The legal foundation for the Egyptian state's control of church property was the Ottoman Hamayouni Decree of 1856. This decree sought to eliminate discrimination between citizens of different ethnicities and religions. Amongst other things, it gave Christians the right to construct places of worship by requiring them to submit a request to the Sultan.

After Egypt gained its independence, the Hamayouni Decree was modified in 1934 by the Deputy Minister of the Interior, Al-Ezabi Pacha in the Al-Ezabi Decree. This comprised a set of 10 conditions which had to be met before any application was
presented to the President for approval. These vague criteria include taking into account objections from local Muslims, the distance between the proposed church and the nearest mosque, the number of Christians in the area and whether or not the
proposed church is near the Nile, public utility or railway. Human rights monitors have stated that the conditions of the decree are in contradiction with the 1971 constitution. The Al-Ezabi "amplification" has, in reality, served to hinder Christians and other religious minorities from maintaining and building places of worship.

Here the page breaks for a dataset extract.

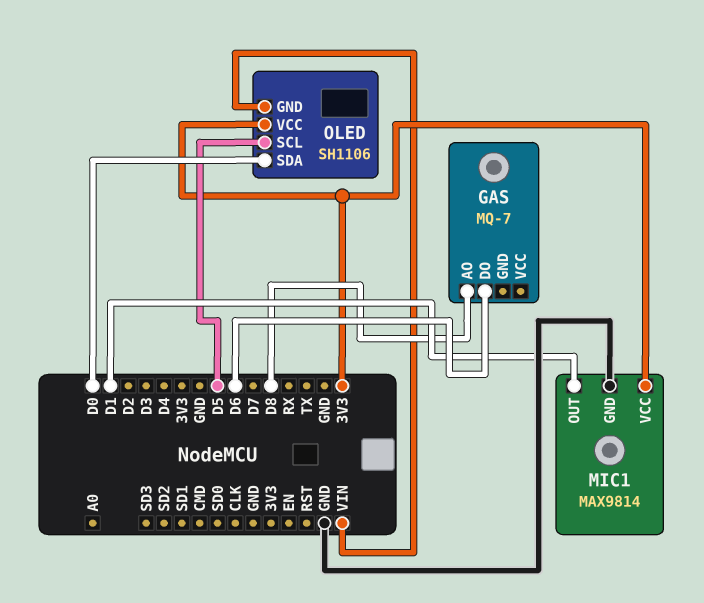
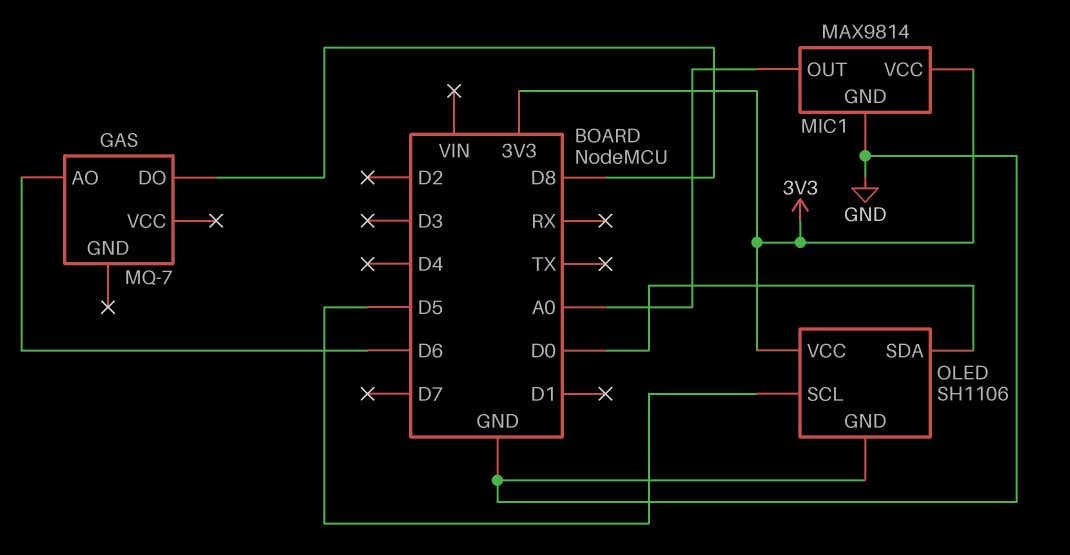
GAS pin AO: D8 -> D6
GAS pin DO: D6 -> D8
MIC1 pin OUT: D1 -> A0
OLED pin GND: VIN -> GND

Regarding repairs to church property, progress has been made over the past few years following considerable national and international criticism of the decree. In January 1998, an amendment was made which delegated presidential authority to issue permits for church renovation to the country's 26 provincial governors. On , President Mubarak decreed that church repairs no longer required a presidential, governor's or federal ministry permit. Instead, the repair of all places of worship was to be subject to a 1976 civil construction code, symbolically placing the repair of mosques and churches on equal footing before the law.